_Task to carry out_
The records below are to be transcribed exactly as they appear.

_Exercise materials_
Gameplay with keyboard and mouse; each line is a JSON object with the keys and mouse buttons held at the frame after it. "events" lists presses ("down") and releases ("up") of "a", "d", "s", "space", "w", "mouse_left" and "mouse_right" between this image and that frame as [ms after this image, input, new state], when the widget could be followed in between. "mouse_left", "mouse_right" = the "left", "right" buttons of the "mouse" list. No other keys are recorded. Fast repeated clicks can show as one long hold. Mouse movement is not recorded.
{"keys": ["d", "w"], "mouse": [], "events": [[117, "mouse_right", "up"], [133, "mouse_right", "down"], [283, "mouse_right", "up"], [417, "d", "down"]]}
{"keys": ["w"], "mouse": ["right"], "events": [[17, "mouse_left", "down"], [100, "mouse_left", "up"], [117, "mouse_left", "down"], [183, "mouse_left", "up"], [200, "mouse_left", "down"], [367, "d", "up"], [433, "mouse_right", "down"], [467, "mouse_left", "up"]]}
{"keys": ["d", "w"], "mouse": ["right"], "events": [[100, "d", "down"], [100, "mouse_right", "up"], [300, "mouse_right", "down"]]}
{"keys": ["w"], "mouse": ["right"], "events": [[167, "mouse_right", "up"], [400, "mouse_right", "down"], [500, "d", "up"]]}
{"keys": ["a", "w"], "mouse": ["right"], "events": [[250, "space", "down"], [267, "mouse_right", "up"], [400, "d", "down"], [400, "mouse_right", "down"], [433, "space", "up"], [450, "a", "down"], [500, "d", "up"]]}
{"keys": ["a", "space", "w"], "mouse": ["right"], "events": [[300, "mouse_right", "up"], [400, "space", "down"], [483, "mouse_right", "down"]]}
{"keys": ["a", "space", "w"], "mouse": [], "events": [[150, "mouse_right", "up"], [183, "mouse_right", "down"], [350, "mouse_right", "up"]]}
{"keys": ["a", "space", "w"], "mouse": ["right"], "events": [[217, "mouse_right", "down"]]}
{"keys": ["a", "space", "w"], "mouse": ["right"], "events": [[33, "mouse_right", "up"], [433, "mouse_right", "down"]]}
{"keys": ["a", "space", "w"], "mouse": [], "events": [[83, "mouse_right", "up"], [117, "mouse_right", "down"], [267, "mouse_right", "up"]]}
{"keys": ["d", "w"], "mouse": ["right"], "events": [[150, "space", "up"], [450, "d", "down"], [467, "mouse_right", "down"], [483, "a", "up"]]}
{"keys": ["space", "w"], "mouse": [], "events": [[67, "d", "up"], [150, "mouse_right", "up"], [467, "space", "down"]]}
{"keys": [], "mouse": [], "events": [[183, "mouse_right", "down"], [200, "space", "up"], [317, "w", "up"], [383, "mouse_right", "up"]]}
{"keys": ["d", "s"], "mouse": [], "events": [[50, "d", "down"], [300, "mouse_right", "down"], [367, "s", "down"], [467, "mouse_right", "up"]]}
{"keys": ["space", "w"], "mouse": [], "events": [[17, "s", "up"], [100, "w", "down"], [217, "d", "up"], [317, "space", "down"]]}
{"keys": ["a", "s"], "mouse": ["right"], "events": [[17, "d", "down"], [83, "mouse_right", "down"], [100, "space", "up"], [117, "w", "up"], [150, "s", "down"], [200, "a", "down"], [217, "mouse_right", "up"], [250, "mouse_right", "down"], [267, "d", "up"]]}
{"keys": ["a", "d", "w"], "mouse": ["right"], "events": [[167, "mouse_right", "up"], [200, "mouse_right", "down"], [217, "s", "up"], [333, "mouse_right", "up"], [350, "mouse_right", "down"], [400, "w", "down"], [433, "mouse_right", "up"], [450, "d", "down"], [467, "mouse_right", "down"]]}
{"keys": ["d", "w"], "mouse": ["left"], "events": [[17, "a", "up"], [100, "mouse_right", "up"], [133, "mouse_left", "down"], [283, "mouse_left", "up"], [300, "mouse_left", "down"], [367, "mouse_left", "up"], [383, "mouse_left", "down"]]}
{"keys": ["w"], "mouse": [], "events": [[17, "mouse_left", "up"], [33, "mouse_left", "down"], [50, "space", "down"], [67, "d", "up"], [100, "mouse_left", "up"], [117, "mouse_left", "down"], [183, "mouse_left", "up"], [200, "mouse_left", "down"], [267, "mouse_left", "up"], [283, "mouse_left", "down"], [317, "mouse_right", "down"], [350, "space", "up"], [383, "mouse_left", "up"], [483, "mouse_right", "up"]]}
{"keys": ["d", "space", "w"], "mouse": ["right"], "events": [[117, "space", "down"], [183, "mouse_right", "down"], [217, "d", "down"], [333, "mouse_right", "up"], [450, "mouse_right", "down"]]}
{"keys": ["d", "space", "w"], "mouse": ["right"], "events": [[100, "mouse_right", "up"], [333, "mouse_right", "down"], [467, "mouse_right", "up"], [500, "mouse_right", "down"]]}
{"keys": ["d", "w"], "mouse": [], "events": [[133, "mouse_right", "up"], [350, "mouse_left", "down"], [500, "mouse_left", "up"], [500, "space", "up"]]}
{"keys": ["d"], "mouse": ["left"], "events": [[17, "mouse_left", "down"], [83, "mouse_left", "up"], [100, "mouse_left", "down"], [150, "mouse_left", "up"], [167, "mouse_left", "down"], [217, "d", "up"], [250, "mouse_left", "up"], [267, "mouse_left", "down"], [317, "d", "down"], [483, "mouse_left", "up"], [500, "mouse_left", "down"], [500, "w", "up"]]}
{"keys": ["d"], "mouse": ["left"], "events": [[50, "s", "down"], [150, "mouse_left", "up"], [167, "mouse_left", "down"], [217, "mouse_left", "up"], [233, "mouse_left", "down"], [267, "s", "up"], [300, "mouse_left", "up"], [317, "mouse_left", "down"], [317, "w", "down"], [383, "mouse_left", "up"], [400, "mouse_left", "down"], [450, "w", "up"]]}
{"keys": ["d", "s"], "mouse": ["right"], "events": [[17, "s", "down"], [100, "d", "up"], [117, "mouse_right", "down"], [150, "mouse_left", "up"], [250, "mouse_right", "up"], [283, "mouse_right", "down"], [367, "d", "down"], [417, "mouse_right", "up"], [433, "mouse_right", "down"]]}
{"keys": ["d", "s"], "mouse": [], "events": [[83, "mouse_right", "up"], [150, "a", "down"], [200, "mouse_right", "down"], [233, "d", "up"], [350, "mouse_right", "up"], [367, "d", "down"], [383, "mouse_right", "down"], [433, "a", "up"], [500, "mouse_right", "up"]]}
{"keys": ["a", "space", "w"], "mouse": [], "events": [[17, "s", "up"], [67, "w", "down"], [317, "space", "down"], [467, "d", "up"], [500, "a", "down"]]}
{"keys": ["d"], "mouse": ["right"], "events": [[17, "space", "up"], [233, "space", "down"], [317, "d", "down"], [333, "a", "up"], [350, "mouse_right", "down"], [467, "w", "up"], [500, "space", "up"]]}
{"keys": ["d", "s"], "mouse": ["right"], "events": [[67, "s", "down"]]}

_Output below_
Gameplay with keyboard and mouse; each line is a JSON object with the keys and mouse buttons held at the frame after it. "events" lists presses ("down") and releases ("up") of "a", "d", "s", "space", "w", "mouse_left" and "mouse_right" between this image and that frame as [ms after this image, input, new state], when the widget could be followed in between. "mouse_left", "mouse_right" = the "left", "right" buttons of the "mouse" list. No other keys are recorded. Fast repeated clicks can show as one long hold. Mouse movement is not recorded.
{"keys": ["d", "w"], "mouse": [], "events": [[117, "mouse_right", "up"], [133, "mouse_right", "down"], [283, "mouse_right", "up"], [417, "d", "down"]]}
{"keys": ["w"], "mouse": ["right"], "events": [[17, "mouse_left", "down"], [100, "mouse_left", "up"], [117, "mouse_left", "down"], [183, "mouse_left", "up"], [200, "mouse_left", "down"], [367, "d", "up"], [433, "mouse_right", "down"], [467, "mouse_left", "up"]]}
{"keys": ["d", "w"], "mouse": ["right"], "events": [[100, "d", "down"], [100, "mouse_right", "up"], [300, "mouse_right", "down"]]}
{"keys": ["w"], "mouse": ["right"], "events": [[167, "mouse_right", "up"], [400, "mouse_right", "down"], [500, "d", "up"]]}
{"keys": ["a", "w"], "mouse": ["right"], "events": [[250, "space", "down"], [267, "mouse_right", "up"], [400, "d", "down"], [400, "mouse_right", "down"], [433, "space", "up"], [450, "a", "down"], [500, "d", "up"]]}
{"keys": ["a", "space", "w"], "mouse": ["right"], "events": [[300, "mouse_right", "up"], [400, "space", "down"], [483, "mouse_right", "down"]]}
{"keys": ["a", "space", "w"], "mouse": [], "events": [[150, "mouse_right", "up"], [183, "mouse_right", "down"], [350, "mouse_right", "up"]]}
{"keys": ["a", "space", "w"], "mouse": ["right"], "events": [[217, "mouse_right", "down"]]}
{"keys": ["a", "space", "w"], "mouse": ["right"], "events": [[33, "mouse_right", "up"], [433, "mouse_right", "down"]]}
{"keys": ["a", "space", "w"], "mouse": [], "events": [[83, "mouse_right", "up"], [117, "mouse_right", "down"], [267, "mouse_right", "up"]]}
{"keys": ["d", "w"], "mouse": ["right"], "events": [[150, "space", "up"], [450, "d", "down"], [467, "mouse_right", "down"], [483, "a", "up"]]}
{"keys": ["space", "w"], "mouse": [], "events": [[67, "d", "up"], [150, "mouse_right", "up"], [467, "space", "down"]]}
{"keys": [], "mouse": [], "events": [[183, "mouse_right", "down"], [200, "space", "up"], [317, "w", "up"], [383, "mouse_right", "up"]]}
{"keys": ["d", "s"], "mouse": [], "events": [[50, "d", "down"], [300, "mouse_right", "down"], [367, "s", "down"], [467, "mouse_right", "up"]]}
{"keys": ["space", "w"], "mouse": [], "events": [[17, "s", "up"], [100, "w", "down"], [217, "d", "up"], [317, "space", "down"]]}
{"keys": ["a", "s"], "mouse": ["right"], "events": [[17, "d", "down"], [83, "mouse_right", "down"], [100, "space", "up"], [117, "w", "up"], [150, "s", "down"], [200, "a", "down"], [217, "mouse_right", "up"], [250, "mouse_right", "down"], [267, "d", "up"]]}
{"keys": ["a", "d", "w"], "mouse": ["right"], "events": [[167, "mouse_right", "up"], [200, "mouse_right", "down"], [217, "s", "up"], [333, "mouse_right", "up"], [350, "mouse_right", "down"], [400, "w", "down"], [433, "mouse_right", "up"], [450, "d", "down"], [467, "mouse_right", "down"]]}
{"keys": ["d", "w"], "mouse": ["left"], "events": [[17, "a", "up"], [100, "mouse_right", "up"], [133, "mouse_left", "down"], [283, "mouse_left", "up"], [300, "mouse_left", "down"], [367, "mouse_left", "up"], [383, "mouse_left", "down"]]}
{"keys": ["w"], "mouse": [], "events": [[17, "mouse_left", "up"], [33, "mouse_left", "down"], [50, "space", "down"], [67, "d", "up"], [100, "mouse_left", "up"], [117, "mouse_left", "down"], [183, "mouse_left", "up"], [200, "mouse_left", "down"], [267, "mouse_left", "up"], [283, "mouse_left", "down"], [317, "mouse_right", "down"], [350, "space", "up"], [383, "mouse_left", "up"], [483, "mouse_right", "up"]]}
{"keys": ["d", "space", "w"], "mouse": ["right"], "events": [[117, "space", "down"], [183, "mouse_right", "down"], [217, "d", "down"], [333, "mouse_right", "up"], [450, "mouse_right", "down"]]}
{"keys": ["d", "space", "w"], "mouse": ["right"], "events": [[100, "mouse_right", "up"], [333, "mouse_right", "down"], [467, "mouse_right", "up"], [500, "mouse_right", "down"]]}
{"keys": ["d", "w"], "mouse": [], "events": [[133, "mouse_right", "up"], [350, "mouse_left", "down"], [500, "mouse_left", "up"], [500, "space", "up"]]}
{"keys": ["d"], "mouse": ["left"], "events": [[17, "mouse_left", "down"], [83, "mouse_left", "up"], [100, "mouse_left", "down"], [150, "mouse_left", "up"], [167, "mouse_left", "down"], [217, "d", "up"], [250, "mouse_left", "up"], [267, "mouse_left", "down"], [317, "d", "down"], [483, "mouse_left", "up"], [500, "mouse_left", "down"], [500, "w", "up"]]}
{"keys": ["d"], "mouse": ["left"], "events": [[50, "s", "down"], [150, "mouse_left", "up"], [167, "mouse_left", "down"], [217, "mouse_left", "up"], [233, "mouse_left", "down"], [267, "s", "up"], [300, "mouse_left", "up"], [317, "mouse_left", "down"], [317, "w", "down"], [383, "mouse_left", "up"], [400, "mouse_left", "down"], [450, "w", "up"]]}
{"keys": ["d", "s"], "mouse": ["right"], "events": [[17, "s", "down"], [100, "d", "up"], [117, "mouse_right", "down"], [150, "mouse_left", "up"], [250, "mouse_right", "up"], [283, "mouse_right", "down"], [367, "d", "down"], [417, "mouse_right", "up"], [433, "mouse_right", "down"]]}
{"keys": ["d", "s"], "mouse": [], "events": [[83, "mouse_right", "up"], [150, "a", "down"], [200, "mouse_right", "down"], [233, "d", "up"], [350, "mouse_right", "up"], [367, "d", "down"], [383, "mouse_right", "down"], [433, "a", "up"], [500, "mouse_right", "up"]]}
{"keys": ["a", "space", "w"], "mouse": [], "events": [[17, "s", "up"], [67, "w", "down"], [317, "space", "down"], [467, "d", "up"], [500, "a", "down"]]}
{"keys": ["d"], "mouse": ["right"], "events": [[17, "space", "up"], [233, "space", "down"], [317, "d", "down"], [333, "a", "up"], [350, "mouse_right", "down"], [467, "w", "up"], [500, "space", "up"]]}
{"keys": ["d", "s"], "mouse": ["right"], "events": [[67, "s", "down"]]}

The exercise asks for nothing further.